=== Begin Enclosure ===
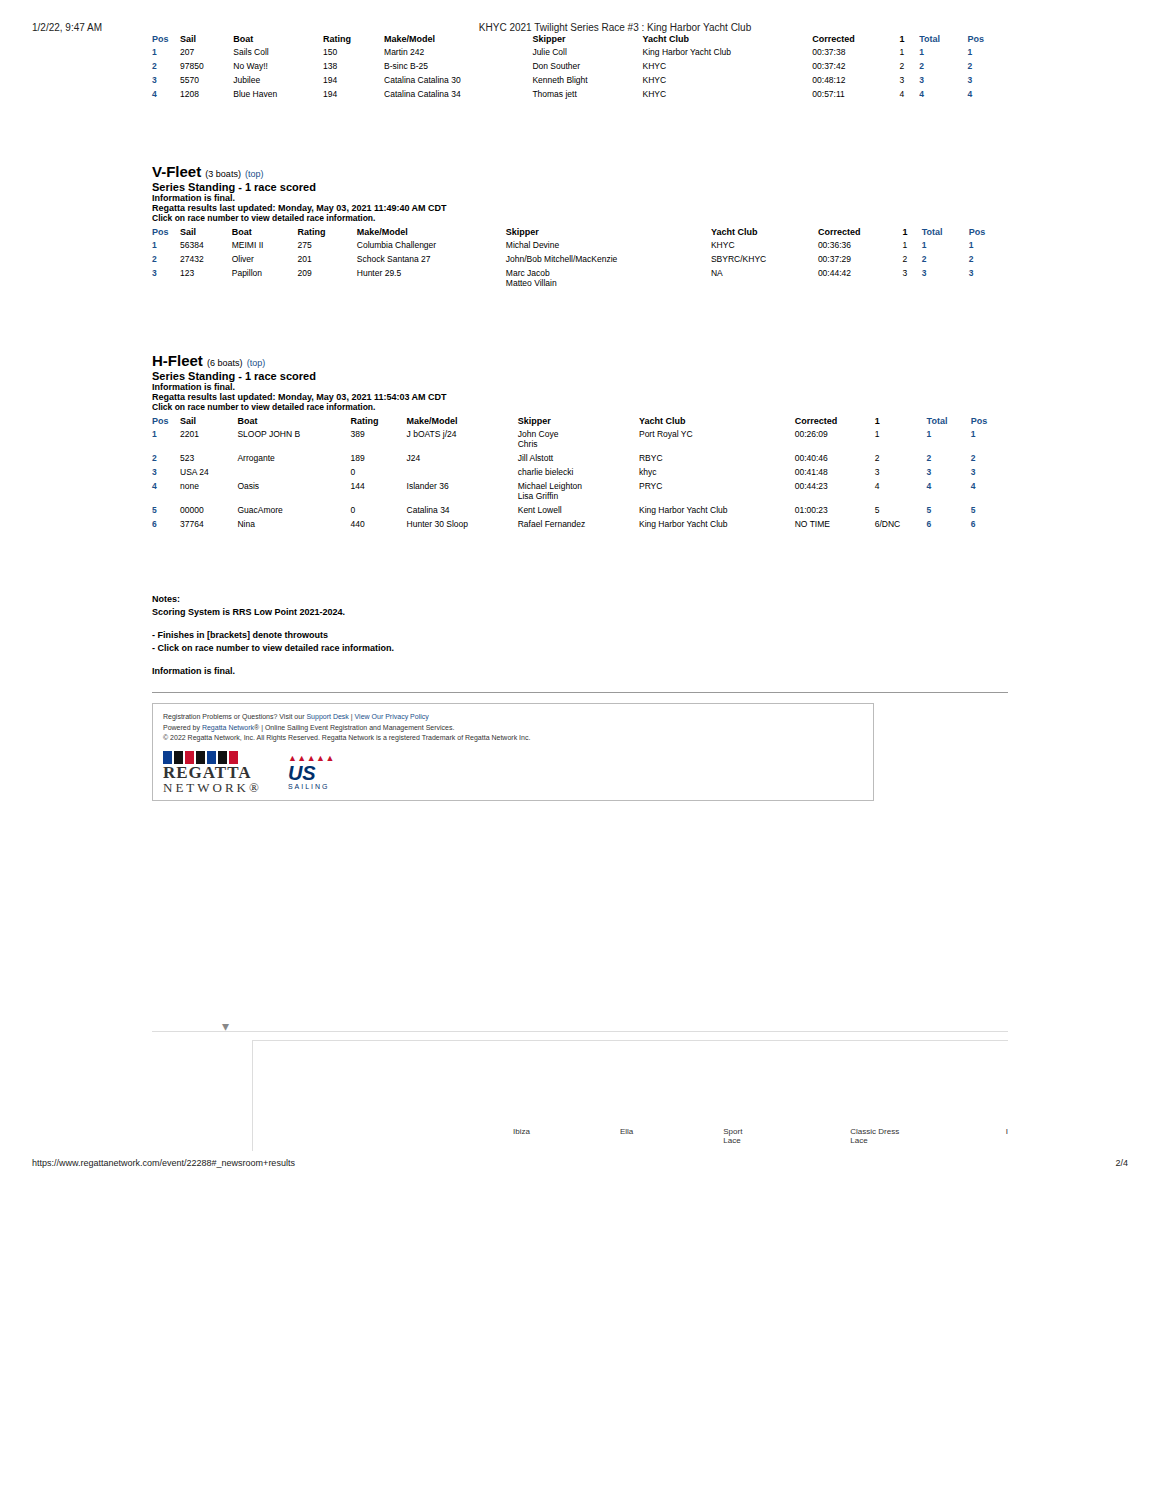1/2/22, 9:47 AM
KHYC 2021 Twilight Series Race #3 : King Harbor Yacht Club
| Pos | Sail | Boat | Rating | Make/Model | Skipper | Yacht Club | Corrected | 1 | Total | Pos |
| --- | --- | --- | --- | --- | --- | --- | --- | --- | --- | --- |
| 1 | 207 | Sails Coll | 150 | Martin 242 | Julie Coll | King Harbor Yacht Club | 00:37:38 | 1 | 1 | 1 |
| 2 | 97850 | No Way!! | 138 | B-sinc B-25 | Don Souther | KHYC | 00:37:42 | 2 | 2 | 2 |
| 3 | 5570 | Jubilee | 194 | Catalina Catalina 30 | Kenneth Blight | KHYC | 00:48:12 | 3 | 3 | 3 |
| 4 | 1208 | Blue Haven | 194 | Catalina Catalina 34 | Thomas jett | KHYC | 00:57:11 | 4 | 4 | 4 |
V-Fleet (3 boats) (top)
Series Standing - 1 race scored
Information is final.
Regatta results last updated: Monday, May 03, 2021 11:49:40 AM CDT
Click on race number to view detailed race information.
| Pos | Sail | Boat | Rating | Make/Model | Skipper | Yacht Club | Corrected | 1 | Total | Pos |
| --- | --- | --- | --- | --- | --- | --- | --- | --- | --- | --- |
| 1 | 56384 | MEIMI II | 275 | Columbia Challenger | Michal Devine | KHYC | 00:36:36 | 1 | 1 | 1 |
| 2 | 27432 | Oliver | 201 | Schock Santana 27 | John/Bob Mitchell/MacKenzie | SBYRC/KHYC | 00:37:29 | 2 | 2 | 2 |
| 3 | 123 | Papillon | 209 | Hunter 29.5 | Marc Jacob Matteo Villain | NA | 00:44:42 | 3 | 3 | 3 |
H-Fleet (6 boats) (top)
Series Standing - 1 race scored
Information is final.
Regatta results last updated: Monday, May 03, 2021 11:54:03 AM CDT
Click on race number to view detailed race information.
| Pos | Sail | Boat | Rating | Make/Model | Skipper | Yacht Club | Corrected | 1 | Total | Pos |
| --- | --- | --- | --- | --- | --- | --- | --- | --- | --- | --- |
| 1 | 2201 | SLOOP JOHN B | 389 | J bOATS j/24 | John Coye Chris | Port Royal YC | 00:26:09 | 1 | 1 | 1 |
| 2 | 523 | Arrogante | 189 | J24 | Jill Alstott | RBYC | 00:40:46 | 2 | 2 | 2 |
| 3 | USA 24 | | 0 | | charlie bielecki | khyc | 00:41:48 | 3 | 3 | 3 |
| 4 | none | Oasis | 144 | Islander 36 | Michael Leighton Lisa Griffin | PRYC | 00:44:23 | 4 | 4 | 4 |
| 5 | 00000 | GuacAmore | 0 | Catalina 34 | Kent Lowell | King Harbor Yacht Club | 01:00:23 | 5 | 5 | 5 |
| 6 | 37764 | Nina | 440 | Hunter 30 Sloop | Rafael Fernandez | King Harbor Yacht Club | NO TIME | 6/DNC | 6 | 6 |
Notes:
Scoring System is RRS Low Point 2021-2024.
- Finishes in [brackets] denote throwouts
- Click on race number to view detailed race information.
Information is final.
Registration Problems or Questions? Visit our Support Desk | View Our Privacy Policy
Powered by Regatta Network® | Online Sailing Event Registration and Management Services.
© 2022 Regatta Network, Inc. All Rights Reserved. Regatta Network is a registered Trademark of Regatta Network Inc.
REGATTA
NETWORK®
▲▲▲▲▲
US
SAILING
▾
Ibiza
Ella
Sport Lace
Classic Dress Lace
I
https://www.regattanetwork.com/event/22288#_newsroom+results
2/4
=== End Enclosure ===
**TASK BRIEF:** Nothing but the lines holding the word "results" should be returned from the listing above.

**REPLY TO THE TASK:**
Regatta results last updated: Monday, May 03, 2021 11:49:40 AM CDT
Regatta results last updated: Monday, May 03, 2021 11:54:03 AM CDT
https://www.regattanetwork.com/event/22288#_newsroom+results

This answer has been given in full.